Sarah aside, Nadine hasn’t heard from the rest of the girls since that final night of the tour in 2013, likening their relationship to that of co-workers who just had to get on with things. Not that she regrets the reunion, more that she wishes it had been billed as a proper farewell tour. What it did mean, however, was that she now had a clutch of Brian Higgins-produced bangers in her back pocket, but, once again, this being Nadine, things weren’t quite as straightforward as that. In fact, it wasn’t until 2015 that she and Brian reconnected. “I’d moved back to the UK and had a UK number, so no longer had the US one, and Brian had been trying to get in touch. Then one night I got into an Uber and there was a really good song on and I was like ‘God, I need to start making really good music. Who does really good music…Brian Higgins!’. So I text him and he was like ‘Nadine I’ve been trying to contact you!’. We met a few days later.”

Going into the sessions with a completely open mind, the pair slotted back into their respective comfort zones, Nadine belting out majestic pop songs while Brian and his coterie of production geeks weaved various lyrics and melodies together to make chart gold. Slowly they started building up a collection of songs, including the glistening, low-slung strut of You Got; a Call The Shots-esque semi-ballad called I Fall, and the ludicrous, brain-melting experimentation of songs like Girls On Fire and Fool For Love. “There are some bonkers ones on there,” she confirms. “Some of them are like assaults.

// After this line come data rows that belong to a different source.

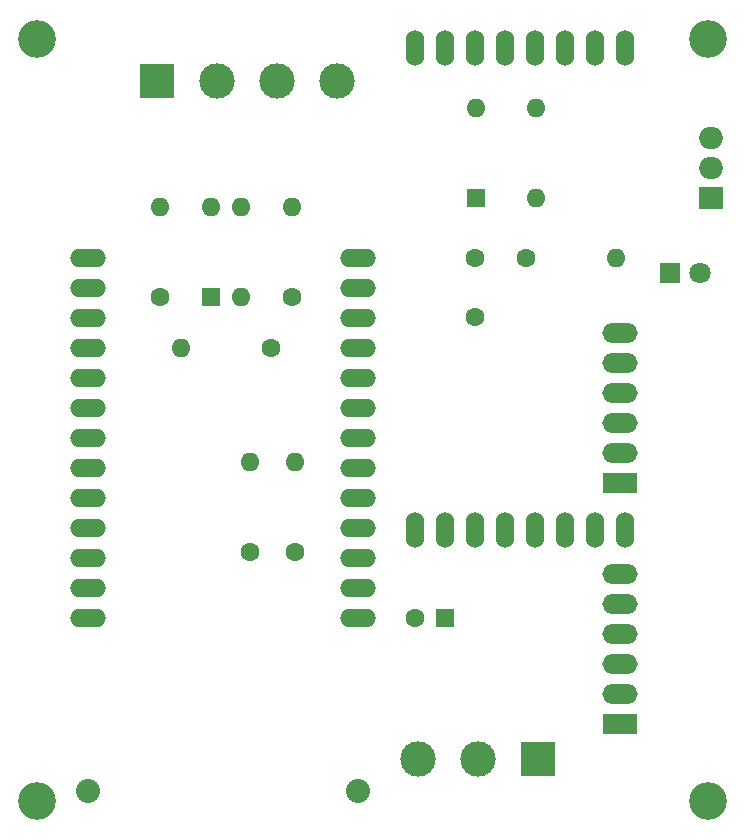
<source format=gbs>
G04 #@! TF.GenerationSoftware,KiCad,Pcbnew,5.99.0-unknown-9f841da98e~134~ubuntu20.04.1*
G04 #@! TF.CreationDate,2021-11-20T10:06:44+01:00*
G04 #@! TF.ProjectId,master-wt32,6d617374-6572-42d7-9774-33322e6b6963,rev?*
G04 #@! TF.SameCoordinates,PX3a22d00PY8062360*
G04 #@! TF.FileFunction,Soldermask,Bot*
G04 #@! TF.FilePolarity,Negative*
%FSLAX46Y46*%
G04 Gerber Fmt 4.6, Leading zero omitted, Abs format (unit mm)*
G04 Created by KiCad (PCBNEW 5.99.0-unknown-9f841da98e~134~ubuntu20.04.1) date 2021-11-20 10:06:44*
%MOMM*%
%LPD*%
G01*
G04 APERTURE LIST*
%ADD10C,3.200000*%
%ADD11C,2.032000*%
%ADD12O,3.048000X1.524000*%
%ADD13R,3.000000X1.700000*%
%ADD14O,3.000000X1.700000*%
%ADD15R,3.000000X3.000000*%
%ADD16C,3.000000*%
%ADD17C,1.600000*%
%ADD18O,1.600000X1.600000*%
%ADD19R,1.600000X1.600000*%
%ADD20R,1.800000X1.800000*%
%ADD21C,1.800000*%
%ADD22O,1.524000X3.048000*%
%ADD23R,2.000000X1.905000*%
%ADD24O,2.000000X1.905000*%
G04 APERTURE END LIST*
D10*
X67056000Y-123444000D03*
D11*
X71374000Y-122555000D03*
X94234000Y-122555000D03*
D12*
X94234000Y-77470000D03*
X94234000Y-80010000D03*
X94234000Y-82550000D03*
X94234000Y-85090000D03*
X94234000Y-87630000D03*
X94234000Y-90170000D03*
X94234000Y-92710000D03*
X94234000Y-95250000D03*
X94234000Y-97790000D03*
X94234000Y-100330000D03*
X94234000Y-102870000D03*
X94234000Y-105410000D03*
X94234000Y-107950000D03*
X71374000Y-107950000D03*
X71374000Y-105410000D03*
X71374000Y-102870000D03*
X71374000Y-100330000D03*
X71374000Y-97790000D03*
X71374000Y-95250000D03*
X71374000Y-92710000D03*
X71374000Y-90170000D03*
X71374000Y-87630000D03*
X71374000Y-85090000D03*
X71374000Y-82550000D03*
X71374000Y-80010000D03*
X71374000Y-77470000D03*
D13*
X116483200Y-96495000D03*
D14*
X116483200Y-93955000D03*
X116483200Y-91415000D03*
X116483200Y-88875000D03*
X116483200Y-86335000D03*
X116483200Y-83795000D03*
D15*
X109474000Y-119888000D03*
D16*
X104394000Y-119888000D03*
X99314000Y-119888000D03*
D17*
X85090000Y-102362000D03*
D18*
X85090000Y-94742000D03*
D15*
X77216000Y-62484000D03*
D16*
X82296000Y-62484000D03*
X87376000Y-62484000D03*
X92456000Y-62484000D03*
D17*
X77470000Y-80772000D03*
D18*
X77470000Y-73152000D03*
D17*
X88900000Y-102362000D03*
D18*
X88900000Y-94742000D03*
D10*
X67056000Y-58928000D03*
D19*
X81783000Y-80762000D03*
D18*
X84323000Y-80762000D03*
X84323000Y-73142000D03*
X81783000Y-73142000D03*
D17*
X88646000Y-80772000D03*
D18*
X88646000Y-73152000D03*
D17*
X86868000Y-85090000D03*
D18*
X79248000Y-85090000D03*
D10*
X123923200Y-123444000D03*
D20*
X120650000Y-78740000D03*
D21*
X123190000Y-78740000D03*
D22*
X114300000Y-100457000D03*
X106680000Y-100457000D03*
X109220000Y-100457000D03*
X104140000Y-100457000D03*
X111760000Y-100457000D03*
X104140000Y-59690000D03*
X114300000Y-59690000D03*
X109220000Y-59690000D03*
X101600000Y-59690000D03*
X106680000Y-59690000D03*
X111760000Y-59690000D03*
X101600000Y-100457000D03*
X116840000Y-59690000D03*
X99060000Y-59690000D03*
X99060000Y-100457000D03*
X116840000Y-100457000D03*
D19*
X104282500Y-72390000D03*
D18*
X109362500Y-72390000D03*
X109362500Y-64770000D03*
X104282500Y-64770000D03*
D19*
X101600000Y-107950000D03*
D17*
X99100000Y-107950000D03*
D13*
X116483200Y-116875000D03*
D14*
X116483200Y-114335000D03*
X116483200Y-111795000D03*
X116483200Y-109255000D03*
X116483200Y-106715000D03*
X116483200Y-104175000D03*
D17*
X108458000Y-77470000D03*
D18*
X116078000Y-77470000D03*
D10*
X123923200Y-58928000D03*
D17*
X104140000Y-77470000D03*
X104140000Y-82470000D03*
D23*
X124135000Y-72390000D03*
D24*
X124135000Y-69850000D03*
X124135000Y-67310000D03*
M02*

</source>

It was all about finding what worked because my voice is on its own now, so there’s no mixing of vocals.” A couple of the songs from those aborted Girls Aloud sessions also survived, the thread running through them being Nadine’s powerhouse vocals. Then there’s Go To Work, a sleek, dance-lead future classic that sounds simultaneously retro and forward-thinking. “When you’re constantly writing you write a lot about relationships and so it was like ‘what else annoys you about being in relationships?’ and Sarah [Thompson, Xenomania songwriter] came up with this idea of writing about them being lazy and not getting up in the mornings. Then we started writing.”

As is the Xenomania way, Go To Work went through various permutations before pop alchemy was created. At one point, a couple of months after the song was recorded, Brian, unbeknownst to Nadine, played it in a meeting with the head of Virgin EMI, Ted Cockle. Refusing to initially tell him who was singing, Cockle was blown away, confirming details of a record deal right there and then. “I was jumping for joy when Brian called! I wanted to sign it right then. Even coming into the Universal building, who we’d done all the Girls Aloud stuff with, I want to cry a wee bit. Working with Brian again, all the things that have always been so good.” Fifteen years after her musical journey started, Nadine Coyle is back where she should be; creating gloriously off-centre, head-spinning pop songs to make people dance.